Bodleian Library Acquires Rare WWII Scrapbook of Lee Miller and Cecil Beaton
A wartime scrapbook assembled in the 1940s and long hidden from public view has found a permanent home at the Bodleian Library at the University of Oxford. Compiled by Roland Haupt between 1943 and 1949, the album brings together more than 150 photographs by British photographers Lee Miller and Cecil Beaton, including unpublished and little-seen images from their World War II coverage.
The acquisition adds an unusually intimate record of two of the era’s most distinctive visual chroniclers. According to London-based photography dealer Michael Hoppen, who facilitated the sale, the scrapbook reflects “a very personal album with personal choices.” He also noted that many of the images would not have been published at the time, despite Miller’s wish to see them in print.
Haupt’s descendants said that both photographers delivered undeveloped film to him for processing before the images were sent to their editors. The book, assembled over several years, preserves that private exchange in physical form: contact sheets, portraits, battlefield scenes, theater clippings, and other fragments arranged into a single narrative of war, travel, and artistic exchange.

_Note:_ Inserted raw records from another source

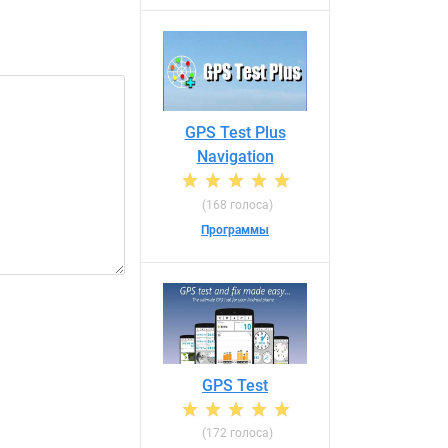
GPS Test Plus
Navigation
(168 голоса)
Программы
GPS Test
(172 голоса)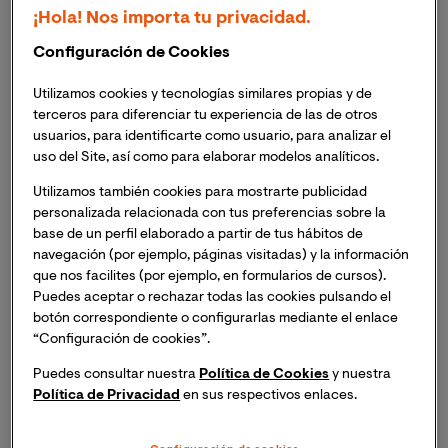
simposios de alumnos.
¡Hola! Nos importa tu privacidad.
Líneas Temáticas
Configuración de Cookies
Terapia de aceptación y compromiso
Utilizamos cookies y tecnologías similares propias y de
terceros para diferenciar tu experiencia de las de otros
usuarios, para identificarte como usuario, para analizar el
Terapia dialéctica-conductual
uso del Site, así como para elaborar modelos analíticos.
Terapia basada en mindfulness
Utilizamos también cookies para mostrarte publicidad
personalizada relacionada con tus preferencias sobre la
base de un perfil elaborado a partir de tus hábitos de
Terapia asistida por realidad virtual
navegación (por ejemplo, páginas visitadas) y la información
que nos facilites (por ejemplo, en formularios de cursos).
Terapia asistida por tele-psicología
Puedes aceptar o rechazar todas las cookies pulsando el
botón correspondiente o configurarlas mediante el enlace
Uso de las tecnologías de la información y
“Configuración de cookies”.
comunicación en los tratamientos psicológicos.
Puedes consultar nuestra
Política de Cookies
y nuestra
Política de Privacidad
en sus respectivos enlaces.
Desensibilización y reproceso por el movimiento de
los ojos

Miller’s section is especially revealing. Best known for her work as a war correspondent for British Vogue, the American-born photographer followed the U.S. Army from Normandy to Berlin after becoming accredited in 1942, even as British troops barred women from covering them at the front. Haupt’s inscription calls her “my favorite photographer Lee Miller” and traces that journey with evident admiration. The scrapbook also includes a lesser-known version of David Scherman’s famous image of Miller in Adolf Hitler’s Munich bathtub, a photograph that has become one of the defining images of the war’s final days. In this version, Miller’s boots, still dirty from the visit to Dachau, remain visible at the edge of the frame, sharpening the image’s uneasy charge.

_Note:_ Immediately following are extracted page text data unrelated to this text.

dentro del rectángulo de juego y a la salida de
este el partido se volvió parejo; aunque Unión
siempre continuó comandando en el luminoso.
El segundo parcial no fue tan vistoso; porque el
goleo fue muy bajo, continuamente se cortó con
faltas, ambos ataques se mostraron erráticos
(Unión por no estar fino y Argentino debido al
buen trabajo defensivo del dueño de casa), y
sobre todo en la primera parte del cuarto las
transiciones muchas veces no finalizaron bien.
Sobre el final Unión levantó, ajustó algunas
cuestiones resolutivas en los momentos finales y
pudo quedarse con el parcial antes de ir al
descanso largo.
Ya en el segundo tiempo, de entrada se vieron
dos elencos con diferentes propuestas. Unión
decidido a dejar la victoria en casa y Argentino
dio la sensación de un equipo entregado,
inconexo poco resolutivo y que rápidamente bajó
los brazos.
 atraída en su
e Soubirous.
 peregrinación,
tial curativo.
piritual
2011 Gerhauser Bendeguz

Beaton’s photographs chart a different but equally expansive wartime path. He began by documenting the Blitz in London before traveling abroad in 1942, working in Egypt, Iraq, Syria, India, Burma, China, and North Africa. In Haupt’s album, his images of desert debris and military aftermath sit alongside portraits and ephemera, creating a layered account of how war was seen, staged, and remembered.
For the Bodleian, the scrapbook is more than a cache of rare photographs. It is a carefully preserved object that links two major photographers through one collector’s eye, and it offers scholars a fresh archive for understanding how wartime images moved between private circulation and public history.